The Midlands Assembly Network (MAN), which includes Advanced Chemical Etching (A.C.E.), Alucast, Barkley Plastics, Brandauer, FW Cables, Mec Com, PP Electrical, SMT Developments and Westley Engineering, has completed a flurry of orders recently for clients looking to reduce the size of components.
The power generation, semi-conductor and medical sectors appear to be the dominant markets specifying smaller dimensions and more exacting tolerances, with the OEMs in automotive and primes in aerospace also making noises that this is the direction they are moving in.
“Micro manufacturing has the potential to be a massive area for MAN,” explained Rowan Crozier, Sales and Marketing Director at precision presswork firm Brandauer.
“Each company offers a different engineering solution, ranging from electrical control systems and tooling to PCB assembly, wire harnesses, specialist fabrication and injection moulding.”

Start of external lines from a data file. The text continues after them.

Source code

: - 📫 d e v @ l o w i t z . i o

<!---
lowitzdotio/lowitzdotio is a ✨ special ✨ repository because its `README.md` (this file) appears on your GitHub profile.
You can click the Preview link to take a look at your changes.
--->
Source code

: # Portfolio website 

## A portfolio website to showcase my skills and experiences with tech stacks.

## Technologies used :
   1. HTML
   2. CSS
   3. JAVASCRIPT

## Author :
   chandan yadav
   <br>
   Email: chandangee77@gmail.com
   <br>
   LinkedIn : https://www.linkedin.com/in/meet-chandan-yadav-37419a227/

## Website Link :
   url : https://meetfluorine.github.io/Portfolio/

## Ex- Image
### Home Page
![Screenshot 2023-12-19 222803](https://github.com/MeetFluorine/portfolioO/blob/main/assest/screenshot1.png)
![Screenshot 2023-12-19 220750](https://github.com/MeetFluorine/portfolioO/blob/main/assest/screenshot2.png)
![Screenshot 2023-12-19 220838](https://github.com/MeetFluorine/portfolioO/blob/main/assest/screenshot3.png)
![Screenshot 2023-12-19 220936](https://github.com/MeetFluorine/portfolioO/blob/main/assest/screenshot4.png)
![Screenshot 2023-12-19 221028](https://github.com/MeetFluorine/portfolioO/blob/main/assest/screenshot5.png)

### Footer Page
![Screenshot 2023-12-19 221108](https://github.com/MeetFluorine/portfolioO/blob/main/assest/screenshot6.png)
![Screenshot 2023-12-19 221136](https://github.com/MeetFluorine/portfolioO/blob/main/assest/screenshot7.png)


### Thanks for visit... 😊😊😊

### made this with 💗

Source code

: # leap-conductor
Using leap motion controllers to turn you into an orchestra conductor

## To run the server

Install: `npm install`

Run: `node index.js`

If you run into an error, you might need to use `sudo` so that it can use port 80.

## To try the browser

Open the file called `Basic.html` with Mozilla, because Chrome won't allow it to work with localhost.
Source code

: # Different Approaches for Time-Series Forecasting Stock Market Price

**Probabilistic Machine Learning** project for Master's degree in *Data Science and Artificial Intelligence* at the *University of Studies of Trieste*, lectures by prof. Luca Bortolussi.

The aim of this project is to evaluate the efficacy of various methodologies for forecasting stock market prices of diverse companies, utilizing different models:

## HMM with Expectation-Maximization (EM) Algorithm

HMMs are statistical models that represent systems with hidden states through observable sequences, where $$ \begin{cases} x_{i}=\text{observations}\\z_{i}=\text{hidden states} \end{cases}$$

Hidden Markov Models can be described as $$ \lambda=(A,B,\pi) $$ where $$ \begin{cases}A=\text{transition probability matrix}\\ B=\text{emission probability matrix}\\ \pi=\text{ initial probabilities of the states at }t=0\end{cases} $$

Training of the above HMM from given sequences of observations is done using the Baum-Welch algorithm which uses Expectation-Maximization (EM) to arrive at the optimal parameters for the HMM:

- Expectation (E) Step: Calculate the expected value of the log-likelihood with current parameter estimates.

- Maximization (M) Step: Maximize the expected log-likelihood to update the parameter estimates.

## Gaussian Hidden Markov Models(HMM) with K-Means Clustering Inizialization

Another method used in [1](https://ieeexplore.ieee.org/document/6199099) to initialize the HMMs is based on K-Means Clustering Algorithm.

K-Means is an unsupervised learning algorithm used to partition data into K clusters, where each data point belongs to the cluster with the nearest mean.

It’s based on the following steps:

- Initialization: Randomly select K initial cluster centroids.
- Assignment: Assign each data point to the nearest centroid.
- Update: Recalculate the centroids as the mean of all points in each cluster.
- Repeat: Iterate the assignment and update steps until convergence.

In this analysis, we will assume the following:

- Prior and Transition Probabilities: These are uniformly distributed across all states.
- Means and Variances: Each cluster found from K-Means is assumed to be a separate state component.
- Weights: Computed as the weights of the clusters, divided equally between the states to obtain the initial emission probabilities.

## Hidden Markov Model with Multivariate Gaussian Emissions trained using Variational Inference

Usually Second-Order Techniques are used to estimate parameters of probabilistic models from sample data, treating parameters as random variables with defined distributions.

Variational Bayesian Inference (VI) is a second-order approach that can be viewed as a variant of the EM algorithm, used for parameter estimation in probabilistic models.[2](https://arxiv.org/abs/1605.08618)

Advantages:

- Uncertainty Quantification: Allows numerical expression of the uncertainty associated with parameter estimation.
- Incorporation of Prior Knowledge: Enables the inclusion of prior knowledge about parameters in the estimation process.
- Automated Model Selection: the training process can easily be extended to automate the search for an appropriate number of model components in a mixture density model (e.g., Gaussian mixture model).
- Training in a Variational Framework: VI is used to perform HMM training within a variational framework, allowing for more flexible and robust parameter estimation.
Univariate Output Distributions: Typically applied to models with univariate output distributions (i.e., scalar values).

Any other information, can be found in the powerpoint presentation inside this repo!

He continued: “The beauty of the network is that customers can tap into the capabilities of one, two, three or all of our members to meet their manufacturing requirements.”
One such example was a recent order to produce a miniaturised surface mounted contact in copper for a customer in the semi-conductor sector.
Advanced Chemical Etching completed the prototype work to ensure the feasibility of the part and, once that was sampled, tested and approved, Brandauer undertook the volume production.
This involved embracing new technologies to develop progression press tool components that could meet the exacting tolerances required, an activity that could eventually lead to the installation of micro wire EDM and micro machining capabilities within the next two years.
“By using MAN, the customer was able to keep pre-production and volume work with one source, ensuring quality and security of supply,” continued Alan Rollason, Chairman of A.C.E.
“We were also able to add value, through design for manufacture (DFM), at the prototyping stage and, importantly, take some costs out of the process.”
Investment has been a major part of the MAN approach, with Brandauer spending £750,000 on two high speed Bruderer presses and A.C.E. channelling £1m into increasing capacity and the development of a new ‘world first’ etching process with micro capability.
Barkley Plastics has also just installed its first micro moulding facility, which allows the company to mould components with an unparalleled accuracy up to a weight of 1.2g with a 5 tonne clamp pressure.
The machine with full servo drives has a built-in clean room and Hepa filter and is capable of moulding products from watch gears to micro medical components.
“We exhibited at Micro Machining Live last September and the response to our offer was fantastic, with lots of new leads generated that we’re currently working on,” explained Matt Powell, Sales and Marketing Director at Barkley.
“In order to make the most of these opportunities, we’ve just launched a new website www.man-group.co.uk and appointed a dedicated business development manager to work through the pipeline of enquiries.”